### WHAT IS EXPECTED
In the entries that follow, copy exactly each line from the first through the line with "Picture 2: Top row, 3.6".

START SUPPLIED ENTRIES

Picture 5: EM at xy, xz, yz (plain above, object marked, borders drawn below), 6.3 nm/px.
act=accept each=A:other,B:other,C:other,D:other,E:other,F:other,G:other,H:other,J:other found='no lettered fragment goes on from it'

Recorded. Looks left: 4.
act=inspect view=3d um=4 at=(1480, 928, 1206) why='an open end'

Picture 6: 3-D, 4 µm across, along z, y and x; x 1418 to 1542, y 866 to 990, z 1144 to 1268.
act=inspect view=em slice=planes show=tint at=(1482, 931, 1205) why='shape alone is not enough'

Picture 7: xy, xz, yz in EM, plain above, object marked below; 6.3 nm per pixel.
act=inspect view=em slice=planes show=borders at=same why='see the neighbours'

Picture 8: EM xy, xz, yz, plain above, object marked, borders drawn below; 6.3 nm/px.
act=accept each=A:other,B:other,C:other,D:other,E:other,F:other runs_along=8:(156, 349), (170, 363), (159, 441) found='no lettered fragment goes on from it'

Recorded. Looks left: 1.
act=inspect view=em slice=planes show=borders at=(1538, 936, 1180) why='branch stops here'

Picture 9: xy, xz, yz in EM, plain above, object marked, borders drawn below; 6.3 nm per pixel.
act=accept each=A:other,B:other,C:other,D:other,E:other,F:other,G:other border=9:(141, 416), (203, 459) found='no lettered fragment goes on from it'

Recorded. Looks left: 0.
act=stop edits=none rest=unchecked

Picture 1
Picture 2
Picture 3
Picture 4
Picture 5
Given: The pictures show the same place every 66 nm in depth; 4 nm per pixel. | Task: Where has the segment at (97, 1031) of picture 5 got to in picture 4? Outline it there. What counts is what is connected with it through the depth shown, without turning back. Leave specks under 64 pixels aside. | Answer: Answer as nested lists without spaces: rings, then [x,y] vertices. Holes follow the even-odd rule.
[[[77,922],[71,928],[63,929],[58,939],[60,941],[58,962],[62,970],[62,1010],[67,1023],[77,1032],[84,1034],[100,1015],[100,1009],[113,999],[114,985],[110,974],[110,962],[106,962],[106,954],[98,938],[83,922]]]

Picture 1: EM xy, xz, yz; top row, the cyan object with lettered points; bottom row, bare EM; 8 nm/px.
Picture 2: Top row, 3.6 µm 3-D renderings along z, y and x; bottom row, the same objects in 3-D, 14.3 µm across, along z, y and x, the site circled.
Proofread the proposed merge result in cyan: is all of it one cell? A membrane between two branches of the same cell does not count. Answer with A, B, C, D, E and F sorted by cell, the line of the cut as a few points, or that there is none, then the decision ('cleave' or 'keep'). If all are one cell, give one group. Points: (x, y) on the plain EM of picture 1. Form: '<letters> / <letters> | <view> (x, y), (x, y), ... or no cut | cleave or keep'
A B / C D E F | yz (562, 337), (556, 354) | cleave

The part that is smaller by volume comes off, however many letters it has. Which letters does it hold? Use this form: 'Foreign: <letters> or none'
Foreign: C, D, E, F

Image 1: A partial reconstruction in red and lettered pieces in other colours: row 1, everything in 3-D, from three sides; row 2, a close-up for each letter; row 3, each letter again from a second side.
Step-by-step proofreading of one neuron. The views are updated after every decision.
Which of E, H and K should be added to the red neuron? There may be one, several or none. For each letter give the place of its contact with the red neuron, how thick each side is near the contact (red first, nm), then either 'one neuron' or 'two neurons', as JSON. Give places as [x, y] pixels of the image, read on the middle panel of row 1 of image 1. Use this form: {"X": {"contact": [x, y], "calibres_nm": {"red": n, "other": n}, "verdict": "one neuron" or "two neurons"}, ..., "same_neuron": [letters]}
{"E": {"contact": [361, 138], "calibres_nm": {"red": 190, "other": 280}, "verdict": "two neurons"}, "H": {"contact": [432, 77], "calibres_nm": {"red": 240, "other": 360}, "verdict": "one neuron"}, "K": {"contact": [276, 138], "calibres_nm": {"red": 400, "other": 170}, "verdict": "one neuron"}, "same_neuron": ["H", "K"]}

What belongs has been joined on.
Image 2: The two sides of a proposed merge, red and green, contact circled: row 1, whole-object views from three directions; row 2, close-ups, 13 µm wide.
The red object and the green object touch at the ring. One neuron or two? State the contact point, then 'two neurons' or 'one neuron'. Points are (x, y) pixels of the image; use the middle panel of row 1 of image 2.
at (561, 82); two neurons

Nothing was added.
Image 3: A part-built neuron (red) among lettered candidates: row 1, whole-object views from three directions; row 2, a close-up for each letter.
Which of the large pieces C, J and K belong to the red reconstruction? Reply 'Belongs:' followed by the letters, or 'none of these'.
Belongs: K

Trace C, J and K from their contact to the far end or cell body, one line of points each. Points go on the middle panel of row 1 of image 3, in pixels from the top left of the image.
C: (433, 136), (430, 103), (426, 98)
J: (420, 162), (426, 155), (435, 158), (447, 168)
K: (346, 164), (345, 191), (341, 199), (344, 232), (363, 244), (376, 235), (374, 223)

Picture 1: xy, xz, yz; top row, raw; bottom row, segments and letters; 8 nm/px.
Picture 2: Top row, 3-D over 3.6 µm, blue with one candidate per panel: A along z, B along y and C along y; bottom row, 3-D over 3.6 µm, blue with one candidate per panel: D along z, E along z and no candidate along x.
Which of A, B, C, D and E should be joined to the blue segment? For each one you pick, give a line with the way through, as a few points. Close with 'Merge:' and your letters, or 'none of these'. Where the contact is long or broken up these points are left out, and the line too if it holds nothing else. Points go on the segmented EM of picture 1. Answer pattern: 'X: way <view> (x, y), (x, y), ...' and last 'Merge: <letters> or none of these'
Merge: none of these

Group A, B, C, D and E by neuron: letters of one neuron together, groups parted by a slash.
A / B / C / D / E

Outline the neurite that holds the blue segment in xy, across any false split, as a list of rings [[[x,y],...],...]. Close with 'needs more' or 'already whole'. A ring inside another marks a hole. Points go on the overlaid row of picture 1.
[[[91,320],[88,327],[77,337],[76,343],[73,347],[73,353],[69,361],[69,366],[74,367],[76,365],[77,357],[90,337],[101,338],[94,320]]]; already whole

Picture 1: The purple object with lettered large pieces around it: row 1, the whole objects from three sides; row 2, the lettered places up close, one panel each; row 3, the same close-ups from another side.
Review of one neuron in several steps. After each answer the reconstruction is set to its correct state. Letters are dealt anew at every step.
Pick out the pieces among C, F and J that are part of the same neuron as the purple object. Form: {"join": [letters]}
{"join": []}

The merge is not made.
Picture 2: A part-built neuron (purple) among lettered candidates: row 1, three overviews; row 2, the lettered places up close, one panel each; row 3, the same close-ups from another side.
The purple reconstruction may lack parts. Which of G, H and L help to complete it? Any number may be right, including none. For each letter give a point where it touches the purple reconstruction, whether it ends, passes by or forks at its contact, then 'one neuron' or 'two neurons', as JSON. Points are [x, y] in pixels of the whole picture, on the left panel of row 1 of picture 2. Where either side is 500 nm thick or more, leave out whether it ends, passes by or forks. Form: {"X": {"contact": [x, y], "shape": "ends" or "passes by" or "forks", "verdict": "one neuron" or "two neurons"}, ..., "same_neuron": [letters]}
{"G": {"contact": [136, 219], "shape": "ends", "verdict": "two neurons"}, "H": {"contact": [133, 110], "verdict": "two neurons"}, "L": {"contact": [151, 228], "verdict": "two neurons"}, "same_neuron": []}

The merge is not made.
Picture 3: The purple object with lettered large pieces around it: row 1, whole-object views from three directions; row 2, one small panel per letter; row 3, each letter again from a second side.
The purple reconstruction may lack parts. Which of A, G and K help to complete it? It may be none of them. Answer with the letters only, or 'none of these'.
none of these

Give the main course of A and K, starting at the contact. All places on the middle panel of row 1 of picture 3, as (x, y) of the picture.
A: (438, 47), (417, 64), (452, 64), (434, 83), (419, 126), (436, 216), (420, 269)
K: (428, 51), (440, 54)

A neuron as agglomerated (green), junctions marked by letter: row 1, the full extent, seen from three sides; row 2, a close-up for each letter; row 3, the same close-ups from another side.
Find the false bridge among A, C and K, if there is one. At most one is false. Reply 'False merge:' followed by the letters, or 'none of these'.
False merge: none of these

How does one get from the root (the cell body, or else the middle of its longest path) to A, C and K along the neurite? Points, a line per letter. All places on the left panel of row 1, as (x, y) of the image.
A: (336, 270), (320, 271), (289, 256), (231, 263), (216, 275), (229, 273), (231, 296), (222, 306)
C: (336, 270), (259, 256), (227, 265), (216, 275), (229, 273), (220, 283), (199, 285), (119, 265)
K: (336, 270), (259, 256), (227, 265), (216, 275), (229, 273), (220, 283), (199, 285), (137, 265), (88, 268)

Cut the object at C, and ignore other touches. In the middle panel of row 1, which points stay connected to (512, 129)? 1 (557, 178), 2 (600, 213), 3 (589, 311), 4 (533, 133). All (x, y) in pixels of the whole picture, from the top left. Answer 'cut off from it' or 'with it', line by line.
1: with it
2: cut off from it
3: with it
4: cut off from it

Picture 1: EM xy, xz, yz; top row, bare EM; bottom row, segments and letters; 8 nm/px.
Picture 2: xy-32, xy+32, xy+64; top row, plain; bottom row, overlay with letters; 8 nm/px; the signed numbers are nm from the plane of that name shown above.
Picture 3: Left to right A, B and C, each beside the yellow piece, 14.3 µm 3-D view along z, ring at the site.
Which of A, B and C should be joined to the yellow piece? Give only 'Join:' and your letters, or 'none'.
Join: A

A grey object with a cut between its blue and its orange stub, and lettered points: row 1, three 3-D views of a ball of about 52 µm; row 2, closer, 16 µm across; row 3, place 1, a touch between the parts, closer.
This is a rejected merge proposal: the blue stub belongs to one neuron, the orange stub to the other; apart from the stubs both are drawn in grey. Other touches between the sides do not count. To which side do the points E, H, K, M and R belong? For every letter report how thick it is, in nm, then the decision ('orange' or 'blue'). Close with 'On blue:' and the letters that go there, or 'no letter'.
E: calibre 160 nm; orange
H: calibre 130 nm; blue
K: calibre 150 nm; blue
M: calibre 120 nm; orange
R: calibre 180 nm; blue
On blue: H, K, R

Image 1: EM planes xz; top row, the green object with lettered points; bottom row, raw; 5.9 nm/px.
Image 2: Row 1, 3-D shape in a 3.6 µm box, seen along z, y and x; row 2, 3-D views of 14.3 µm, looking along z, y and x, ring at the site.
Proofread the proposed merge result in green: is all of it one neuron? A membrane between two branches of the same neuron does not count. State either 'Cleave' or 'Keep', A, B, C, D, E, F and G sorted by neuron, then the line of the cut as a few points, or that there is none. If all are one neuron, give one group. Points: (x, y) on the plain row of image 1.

END SUPPLIED ENTRIES

### EXERCISE RESPONSE
Picture 5: EM at xy, xz, yz (plain above, object marked, borders drawn below), 6.3 nm/px.
act=accept each=A:other,B:other,C:other,D:other,E:other,F:other,G:other,H:other,J:other found='no lettered fragment goes on from it'

Recorded. Looks left: 4.
act=inspect view=3d um=4 at=(1480, 928, 1206) why='an open end'

Picture 6: 3-D, 4 µm across, along z, y and x; x 1418 to 1542, y 866 to 990, z 1144 to 1268.
act=inspect view=em slice=planes show=tint at=(1482, 931, 1205) why='shape alone is not enough'

Picture 7: xy, xz, yz in EM, plain above, object marked below; 6.3 nm per pixel.
act=inspect view=em slice=planes show=borders at=same why='see the neighbours'

Picture 8: EM xy, xz, yz, plain above, object marked, borders drawn below; 6.3 nm/px.
act=accept each=A:other,B:other,C:other,D:other,E:other,F:other runs_along=8:(156, 349), (170, 363), (159, 441) found='no lettered fragment goes on from it'

Recorded. Looks left: 1.
act=inspect view=em slice=planes show=borders at=(1538, 936, 1180) why='branch stops here'

Picture 9: xy, xz, yz in EM, plain above, object marked, borders drawn below; 6.3 nm per pixel.
act=accept each=A:other,B:other,C:other,D:other,E:other,F:other,G:other border=9:(141, 416), (203, 459) found='no lettered fragment goes on from it'

Recorded. Looks left: 0.
act=stop edits=none rest=unchecked

Picture 1
Picture 2
Picture 3
Picture 4
Picture 5
Given: The pictures show the same place every 66 nm in depth; 4 nm per pixel. | Task: Where has the segment at (97, 1031) of picture 5 got to in picture 4? Outline it there. What counts is what is connected with it through the depth shown, without turning back. Leave specks under 64 pixels aside. | Answer: Answer as nested lists without spaces: rings, then [x,y] vertices. Holes follow the even-odd rule.
[[[77,922],[71,928],[63,929],[58,939],[60,941],[58,962],[62,970],[62,1010],[67,1023],[77,1032],[84,1034],[100,1015],[100,1009],[113,999],[114,985],[110,974],[110,962],[106,962],[106,954],[98,938],[83,922]]]

Picture 1: EM xy, xz, yz; top row, the cyan object with lettered points; bottom row, bare EM; 8 nm/px.
Picture 2: Top row, 3.6 µm 3-D renderings along z, y and x; bottom row, the same objects in 3-D, 14.3 µm across, along z, y and x, the site circled.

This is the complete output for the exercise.